**Selected text:**
Revision as of 11:58, 29 June 2012

Contents

Monday, 18th June

XXXX

Investigator: Daniela, Saskia

Tuesday, 19th June

XXXX

Investigator: Daniela, Saskia

Wednesday, 20th June

XXXX

Investigator: Daniela, Saskia

Thursday, 21th June

XXX

Investigator: Daniela, Saskia

Friday, 22th June

1 Transformation of E.coli XL1-Blue with pKS2µHyg-PAL-4Cl-CHS

Investigator: Ingmar, Volker

Aim of the experiment: Plasmid amplification

Operation Sequence:

  • melting of 100 µl Ca-competent E.coli XL1-Blue cells
  • addition of 1 µl of the Plasmid pKS2µHyg-PAL-4Cl-CHS
  • incubation for 30 min on ice
  • heat shock for 5 min at 37 °C
  • transfer of cells to 1 ml LB-medium without antibiotics and incubate at 37°C and 180 rpm for 30 min
  • plate 100 µl on an Amp-LB-plate
  • sediment the leftover in a centrifuge (30 - 60 sec, 13 000 rpm) and resuspend the sediment in 100 µl LB-medium and plate it as well on an Amp-LB-plate

Saturday, 23th June

2 Quick Change mutagenis to remove NgoMIV from pYES2

Investigator: Ingmar, Volker

Aim of the experiment: Generation of an RFC 25 compatible version of the pYes2 Vector.

PCR
Reaction batch

volume reagent
2.5 µl 10x Pfu Ultra II buffer
4 µl Plasmid P7 pYes2_RFC25 MCS 1.1 template
0.5 µl 1:10 dilution of O38 (10 pmol/µL)
0.5 µl 1:10 dilution of O39 ((10 pmol/µL)
17 µl ddH2O
0.5 µl dNTP mix
0.5 µl Pfu Turbo DNA polymerase (2.5 U / µl)

PCR cycling parameters

Segment Cycles Temperature Time
1 1 95 °C 30 sec
2 15 95°C 30 sec
55°C 1 min
68°C 6 min
  • The vector resulting from the PCR-product was named pYes2_RFC25 MCS 1.2.
  • Digestion of the parental DNA with DpnI: Addition of 1 µl DpnI to the PCR batch and incubate for 1 h at 37 °C.

**Required work:**
- A) In the lab notebook, what name was given to the vector resulting from the PCR product?
- B) Write out the lab notebook from "Segment Cycles Temperature" up to and including "h at 37 °C.".

[Collected data]
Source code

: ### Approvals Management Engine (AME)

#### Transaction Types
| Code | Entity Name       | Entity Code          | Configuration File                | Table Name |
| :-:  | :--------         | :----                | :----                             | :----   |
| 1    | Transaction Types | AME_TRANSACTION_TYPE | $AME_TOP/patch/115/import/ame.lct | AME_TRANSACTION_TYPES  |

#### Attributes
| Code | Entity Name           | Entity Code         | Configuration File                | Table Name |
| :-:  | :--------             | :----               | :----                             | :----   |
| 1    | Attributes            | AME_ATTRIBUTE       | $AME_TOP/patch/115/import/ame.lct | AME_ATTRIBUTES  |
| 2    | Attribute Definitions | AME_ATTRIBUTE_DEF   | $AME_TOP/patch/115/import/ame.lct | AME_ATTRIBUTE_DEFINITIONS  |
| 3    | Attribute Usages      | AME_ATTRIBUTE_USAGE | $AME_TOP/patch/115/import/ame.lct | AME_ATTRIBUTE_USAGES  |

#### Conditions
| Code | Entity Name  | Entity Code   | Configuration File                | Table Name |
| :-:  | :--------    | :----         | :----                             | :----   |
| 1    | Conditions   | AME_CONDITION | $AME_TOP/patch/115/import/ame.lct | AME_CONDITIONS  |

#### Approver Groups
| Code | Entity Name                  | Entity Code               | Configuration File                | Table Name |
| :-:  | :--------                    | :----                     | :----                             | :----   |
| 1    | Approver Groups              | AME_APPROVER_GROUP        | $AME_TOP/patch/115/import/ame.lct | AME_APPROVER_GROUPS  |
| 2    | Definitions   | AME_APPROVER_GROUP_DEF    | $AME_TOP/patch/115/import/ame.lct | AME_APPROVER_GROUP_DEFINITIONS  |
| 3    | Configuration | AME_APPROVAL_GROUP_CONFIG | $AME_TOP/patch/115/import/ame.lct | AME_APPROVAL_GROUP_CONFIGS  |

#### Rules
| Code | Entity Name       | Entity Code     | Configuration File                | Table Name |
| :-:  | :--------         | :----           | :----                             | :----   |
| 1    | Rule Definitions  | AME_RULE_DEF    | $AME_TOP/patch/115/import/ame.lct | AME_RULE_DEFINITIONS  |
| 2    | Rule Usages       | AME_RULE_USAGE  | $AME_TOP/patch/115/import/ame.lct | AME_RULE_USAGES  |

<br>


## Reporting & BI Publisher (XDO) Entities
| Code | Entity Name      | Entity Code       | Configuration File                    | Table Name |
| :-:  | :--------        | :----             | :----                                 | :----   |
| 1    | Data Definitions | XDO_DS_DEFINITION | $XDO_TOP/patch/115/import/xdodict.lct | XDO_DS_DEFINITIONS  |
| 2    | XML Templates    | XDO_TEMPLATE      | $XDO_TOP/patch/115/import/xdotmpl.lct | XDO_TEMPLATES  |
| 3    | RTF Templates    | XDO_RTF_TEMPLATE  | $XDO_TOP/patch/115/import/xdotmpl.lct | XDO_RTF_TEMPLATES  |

**Responses in order:**
- A) pYes2_RFC25 MCS 1.2

- B)
Segment Cycles Temperature Time
1 1 95 °C 30 sec
2 15 95°C 30 sec
55°C 1 min
68°C 6 min
  • The vector resulting from the PCR-product was named pYes2_RFC25 MCS 1.2.
  • Digestion of the parental DNA with DpnI: Addition of 1 µl DpnI to the PCR batch and incubate for 1 h at 37 °C.